Se mi chiederete qualche cosa nel mio nome, io la farò“: di quale nome parla Gesù? Ripensando all’Apocalisse, sempre di Giovanni, a proposito del nome torna alla mente una visione dell’apostolo nella quale egli racconta di aver udito  che al vincitore della lotta contro il male Dio farà un dono particolare: “una pietruzza bianca, sulla quale è scritto un nome nuovo che nessuno conosce, se non colui che lo riceve” (2,17). Numerosi commentatori sostengono che quella pietruzza bianca si riferisce al grano di sale della parola evangelica: “Voi siete il sale della terra” (Mt 5,13). Mentre il nome nuovo scritto sopra di essa è la presenza stessa del Signore.

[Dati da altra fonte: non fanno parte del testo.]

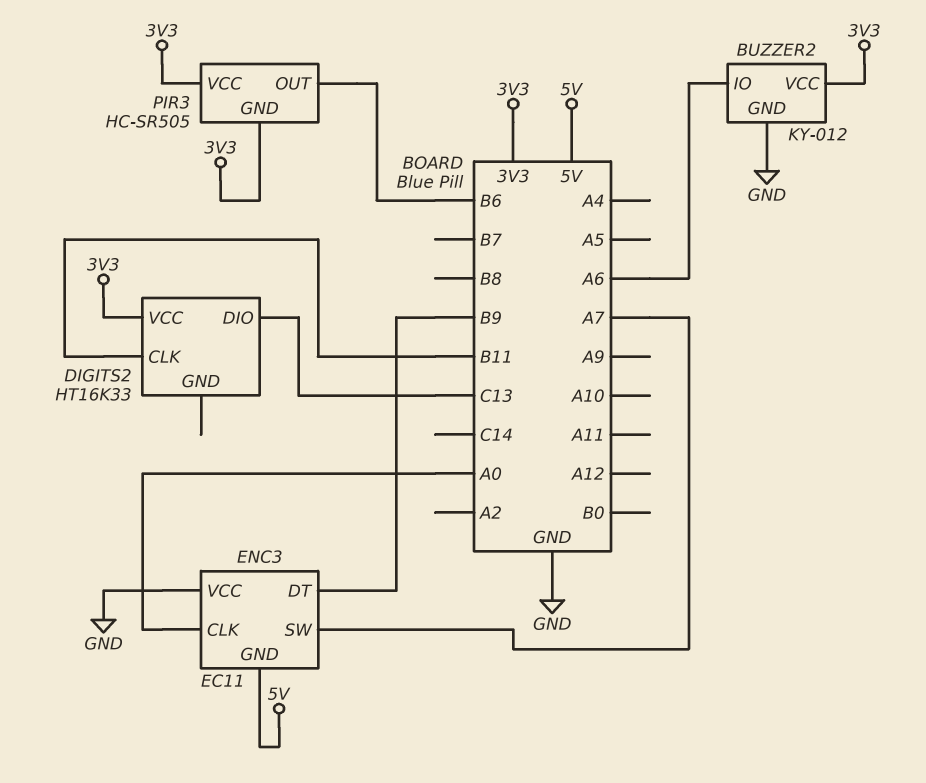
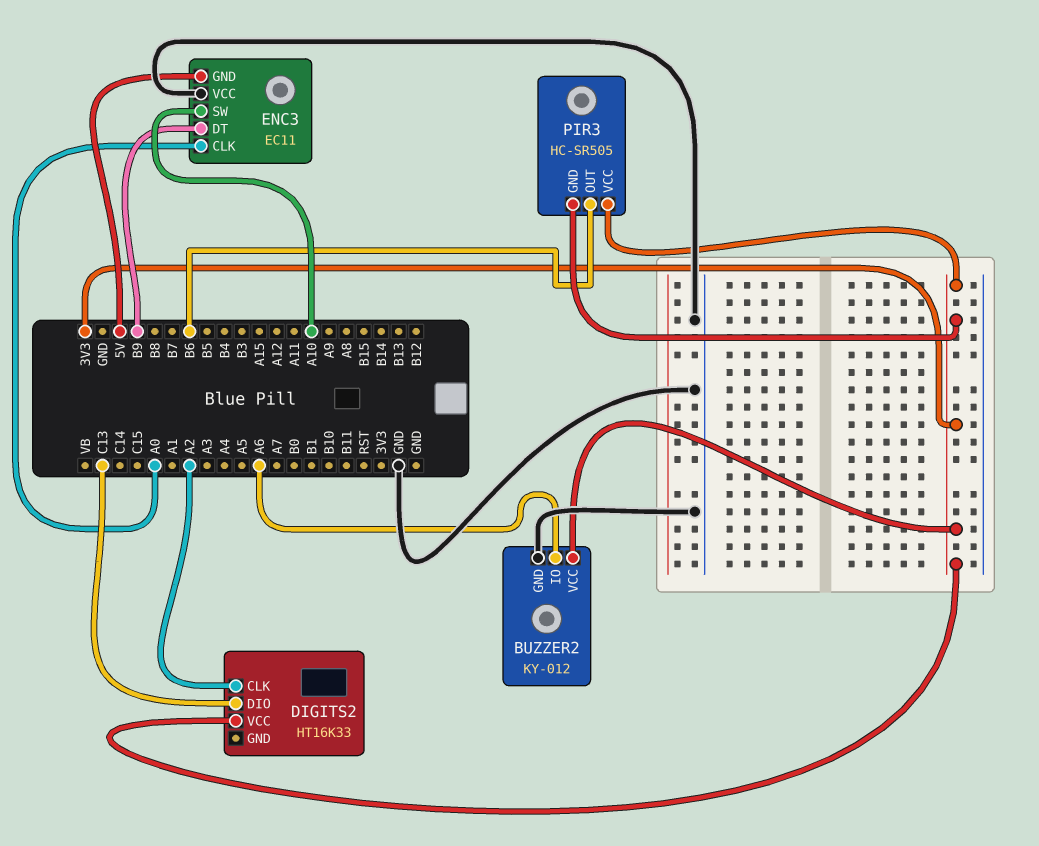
DIGITS2 pin CLK: B11 -> A2
ENC3 pin SW: A7 -> A10

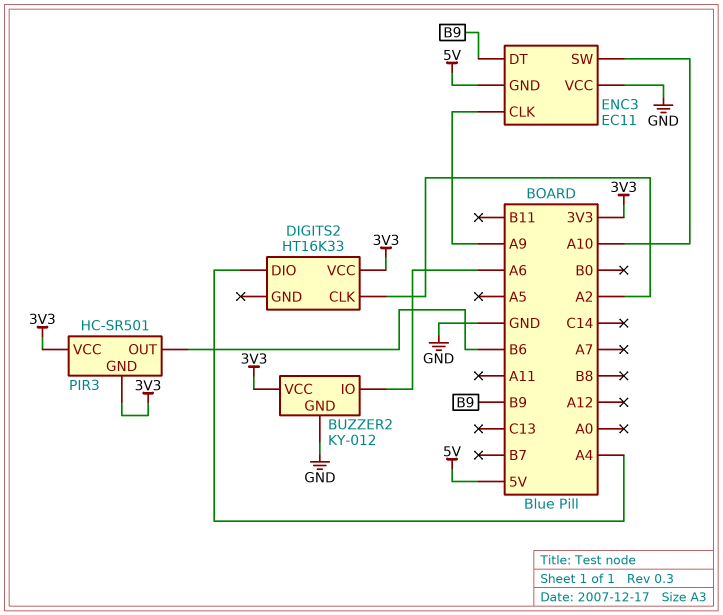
DIGITS2 pin DIO: C13 -> A4
ENC3 pin CLK: A0 -> A9
PIR3: HC-SR505 -> HC-SR501

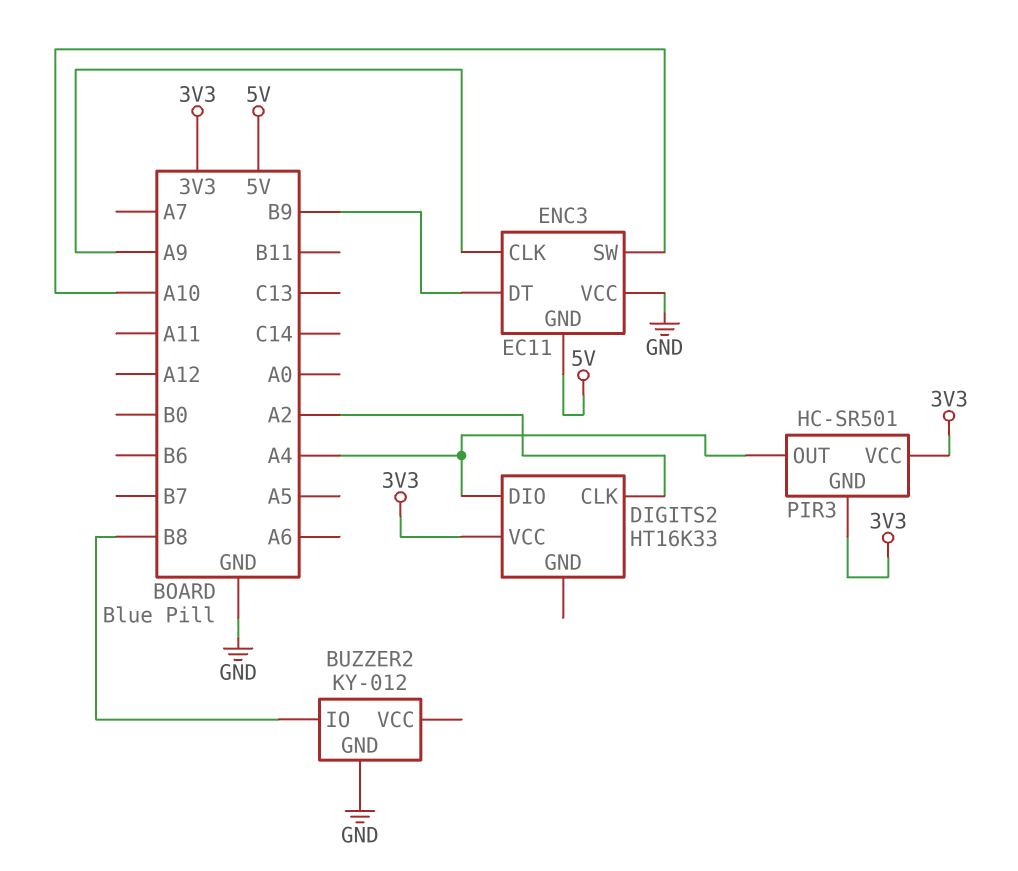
BUZZER2 pin IO: A6 -> B8
BUZZER2 pin VCC: 3V3 -> none
PIR3 pin OUT: B6 -> A4

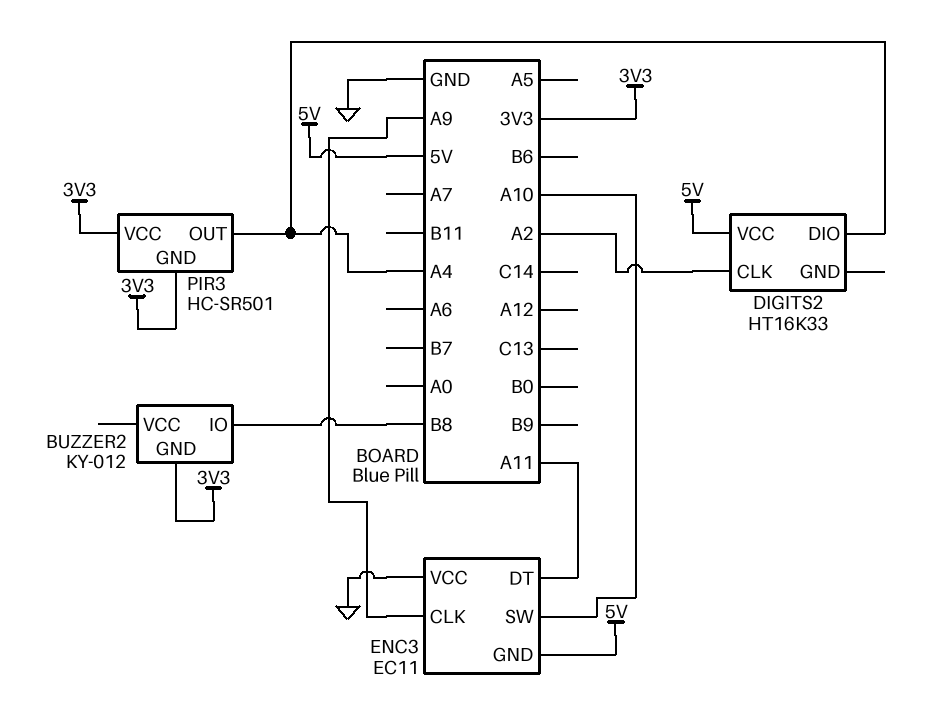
BUZZER2 pin GND: GND -> 3V3
DIGITS2 pin VCC: 3V3 -> 5V
ENC3 pin DT: B9 -> A11

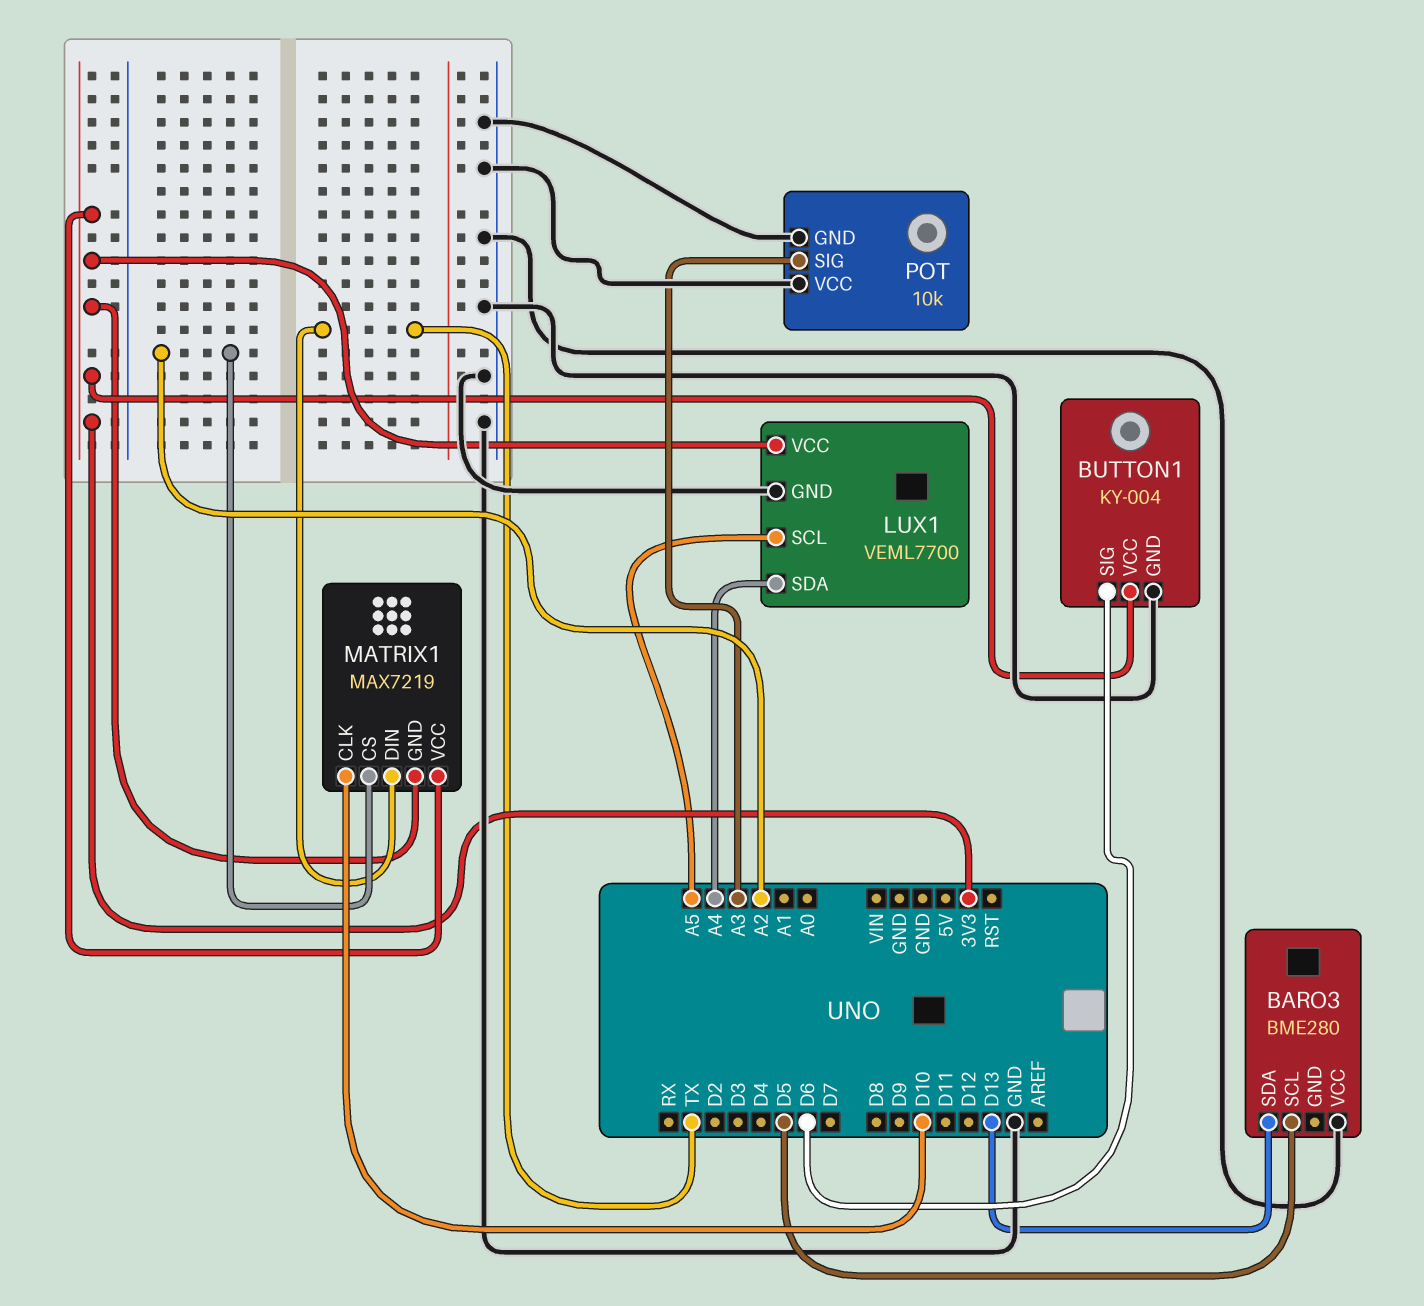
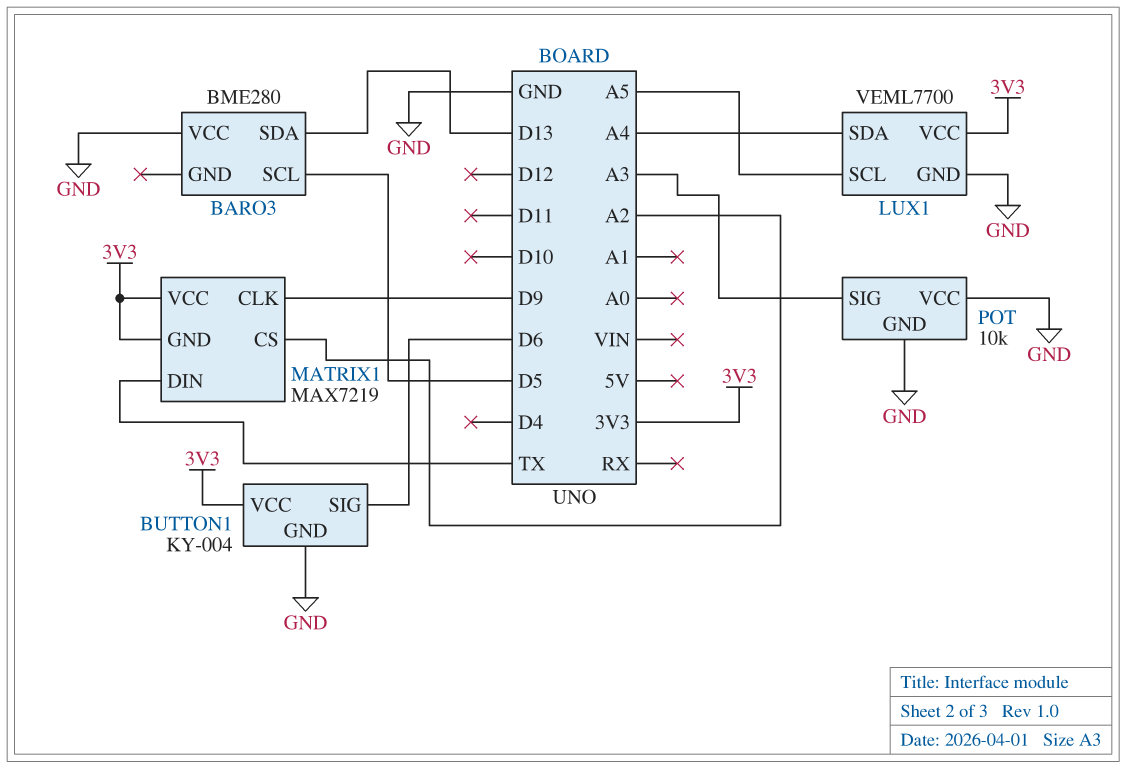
MATRIX1 pin CLK: D10 -> D9

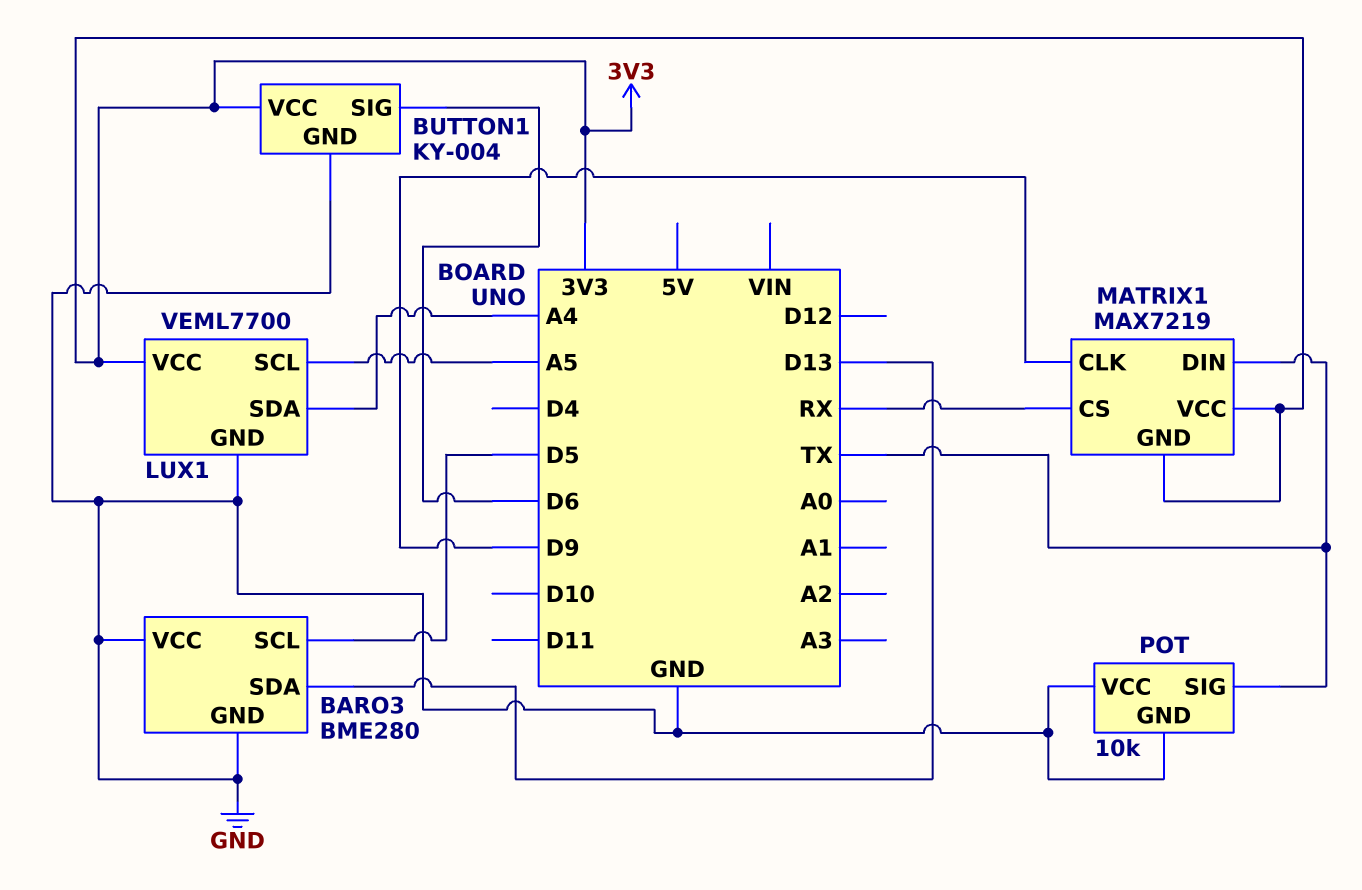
BARO3 pin GND: none -> GND
MATRIX1 pin CS: A2 -> RX
POT pin SIG: A3 -> TX

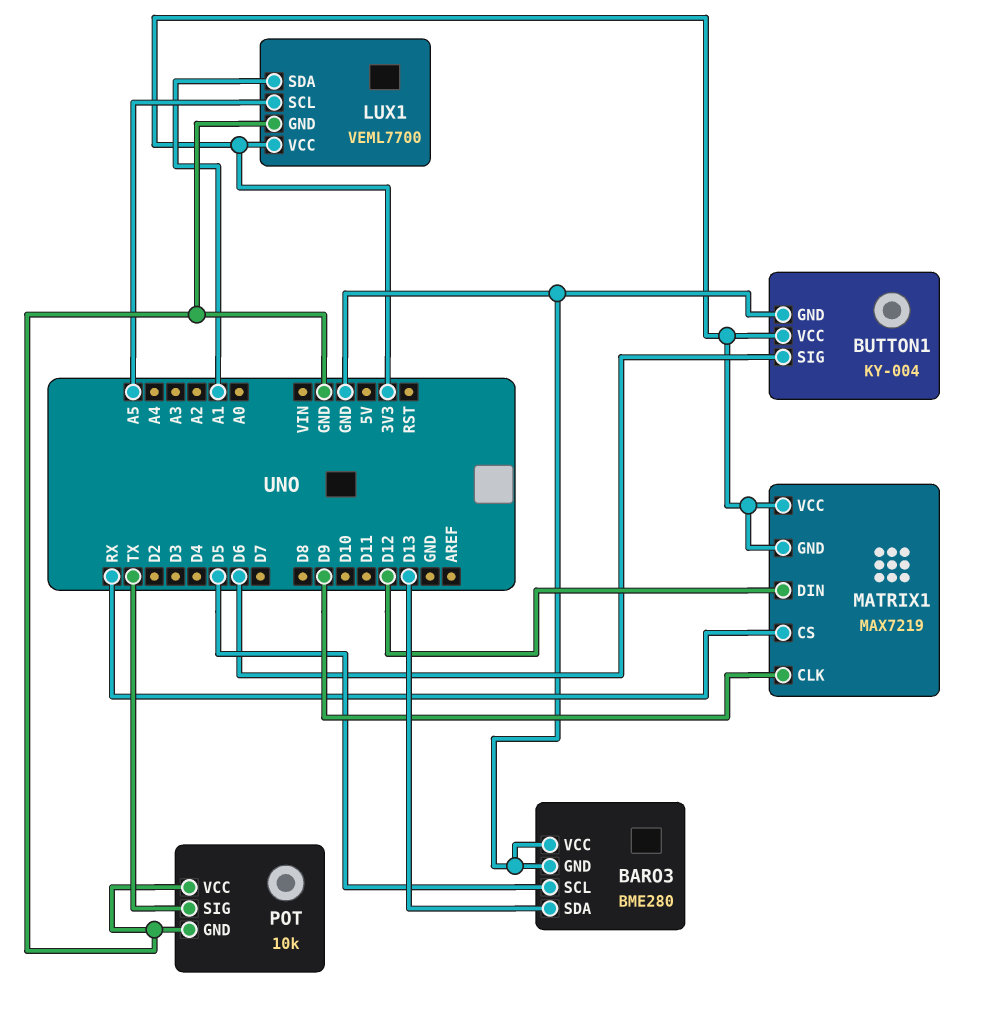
LUX1 pin SDA: A4 -> A1
MATRIX1 pin DIN: TX -> D12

La metafora evangelica sembrerebbe alludere al fatto che sono i cristiani a dare sapore all’umanità, perché su di essi riposa il nome del Signore; non è tanto l’incontro con il cristiano in quanto persona, ma l’incontro con qualcuno che reca il sigillo di Dio a modificare la realtà “divinizzandola” in qualche modo. Ecco che allora la preghiera che arriva al Signore, secondo il vangelo di Giovanni, trova in chi porta impresso il suo nome l’ascolto da parte di Dio. I cristiani si devono considerare la risposta del Signore alle esigenze dell’umanità, alle sue povertà, anche morali, e ai suoi bisogni materiali.

Lontano da noi è l’immagine di un Dio “miracolistico”, di un Dio “fatina buona” che utilizza la bacchetta magica per soddisfare l’uomo. La fede cristiana trasmessa dagli apostoli ci parla invece di un Dio misericordioso e compassionevole che per andare incontro all’umanità che lo supplica di intervenire, suscita negli uomini il desiderio e la forza benefica capace di chinarsi con amore su quanti soffrono e sono nel bisogno. Questo, semmai, è il vero miracolo.

E questa è la preghiera “nel suo  nome”, impresso e sigillato dallo Spirito Santo su quanti accolgono con fede “la pietruzza bianca” della testimonianza e il “nome nuovo” dell’essere cristiani.